Superior Performance: Demonstrated consistent outperformance over state-of-the-art methods (LLM-Pruner, LoRAPrune, SDMPrune) across LLaMA and Qwen series models.

4. Experimental Results

The method was evaluated on LLaMA-2-7B, LLaMA-3.2 (1.2B/3.2B), and Qwen series models across 10 zero-shot benchmarks (e.g., ARC, BoolQ, PIQA).

Performance Recovery:
- On LLaMA-2-7B with 20% pruning, HFPrune achieved an average accuracy of 59.0%, surpassing the original dense model (58.3%) and the second-best method (SDMPrune, 58.2%) by 0.8% and 0.7% respectively.
- At 30% pruning, HFPrune (56.3%) significantly outperformed SDMPrune (55.6%) and other baselines.
- Similar gains were observed on smaller models (LLaMA-3.2-1.2B/3.2B) and Qwen models (Qwen2.5-1.5B/7B, Qwen3-1.7B).
Distribution Fidelity:
- Jensen-Shannon (JS) Distance: HFPrune maintained a lower JS distance (closer to the original distribution) compared to Cross-Entropy pruning, especially at aggressive 30% pruning ratios.
- Top-15 Jaccard Similarity: HFPrune better preserved the original model's top probable tokens.
Efficiency Gains:
- Inference Speed: Pruning 30% of MLP layers resulted in a 1.47× speedup in prefill latency and a 35.8% increase in decoding throughput on an NVIDIA A6000 GPU.
- Pruning Overhead: The pruning process itself was 3× faster and used 31% less GPU memory compared to SDMPrune.
Ablation Studies:
- Criterion: Information Entropy outperformed Cross-Entropy and Self-Distillation criteria even without fine-tuning.
- Target: Pruning only MLP modules yielded better results than pruning both Attention and MLP modules, suggesting MLPs contain more recoverable distributed knowledge.

5. Significance

HFPrune addresses a fundamental flaw in existing Taylor-based pruning: the myopic focus on single-token accuracy. By shifting the objective to global distribution preservation via information entropy, the method achieves High-Fidelity compression.

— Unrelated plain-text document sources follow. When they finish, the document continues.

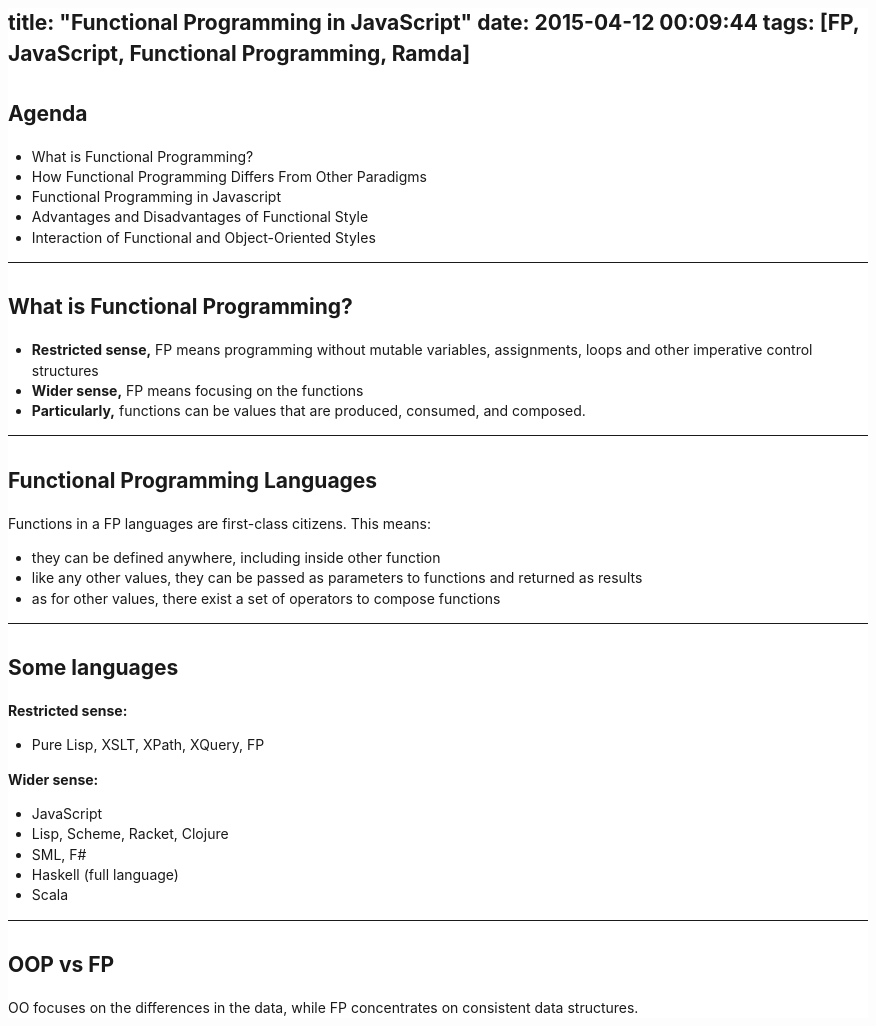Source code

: title: "Functional Programming in JavaScript"
date: 2015-04-12 00:09:44
tags: [FP, JavaScript, Functional Programming, Ramda]
---

## Agenda

- What is Functional Programming?
- How Functional Programming Differs From Other Paradigms
- Functional Programming in Javascript
- Advantages and Disadvantages of Functional Style
- Interaction of Functional and Object-Oriented Styles

----

## What is Functional Programming?

- **Restricted sense,** FP means programming without mutable variables, assignments, loops and other imperative control structures
- **Wider sense,** FP means focusing on the functions
- **Particularly,** functions can be values that are produced, consumed, and composed.

----

## Functional Programming Languages

Functions in a FP languages are first-class citizens. This means:

- they can be defined anywhere, including inside other function
- like any other values, they can be passed as parameters to functions and returned as results
- as for other values, there exist a set of operators to compose functions

----

## Some languages

**Restricted sense:**

- Pure Lisp, XSLT, XPath, XQuery, FP

**Wider sense:**

- JavaScript
- Lisp, Scheme, Racket, Clojure
- SML, F#
- Haskell (full language)
- Scala

----

## OOP vs FP

OO focuses on the differences in the data, while FP concentrates on consistent data structures.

Practical Impact: It enables the deployment of smaller, faster LLMs that not only match but can exceed the performance of their dense counterparts after minimal fine-tuning.
Scalability: The label-free nature and computational efficiency make it highly scalable for future large-scale model compression tasks, including potential extensions to quantization and other architectures.

In summary, HFPrune represents a paradigm shift from "label-centric" to "distribution-centric" pruning, offering a robust, efficient, and high-performance solution for compressing Large Language Models.